Degrees of alignment in between?
Relatedly, which political party in the U.S. would be in power during takeoff?
Not as relevant due to the concentration of power in China, but analogously, which faction in China would be in power?
Also relatedly, which labs can influence AI development?
Particularly relevant in the U.S.
Would humans be taken care of? If so, which humans?
In the U.S., corporations might oppose higher taxes to fund UBI. Common prosperity is stated as a goal of China, and the power of corporations and billionaires in China has been limited before.
Both capitalist and nationalist interests seem to be influencing the current U.S. trajectory. Nationalism might benefit citizens/residents over non-citizens/non-residents. Capitalism might benefit investors over non-investors.
There are risks of ethnonationalism on both sides—this risk is higher in China. Although it might potentially be less violent when comparing between absolute power scenarios, i.e. there’s already evidence of the extent of this in China’s case and it at least seems less bad than historical examples. The U.S. case of collapse followed by ethnonationalistic policies is higher variance but simultaneously less likely because it’s speculative.

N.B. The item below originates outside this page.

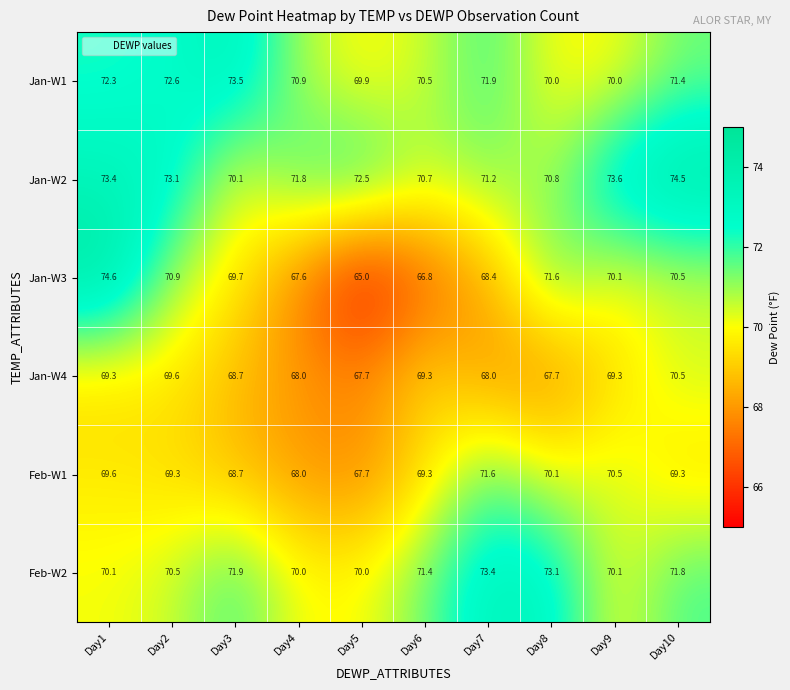

What is the spread (max minus min) of values at Day2?

3.8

Are other countries involved?
There are countries with worse track records of human rights that China/the U.S. currently consider allies because of either geopolitical interests or politically lobbying or both (or for other reasons). Would China/the U.S. share the technology with them and then leave them alone to their abuses? Would China/the U.S. intervene (eventually)? The U.S. seems more willing to intervene for stated humanitarian reasons.
Other countries have nuclear weapons, which might be relevant during slower takeoffs.
- ^
Ignoring possible Waluigi effects.
Yeah, kinda hoping 1) there exists a sweet spot for alignment where AIs are just nice enough from e.g. good values picked up during pre-training, but can’t be modified during post-training so much to have worse values, and that 2) given that this sweet spot does exist we do hit it with AGI / ASI.
I think there’s some evidence pointing to this happening with current models but I’m not highly confident that it means what I think it means. If this is the case though, further technical alignment research might be bad and acceleration might be good.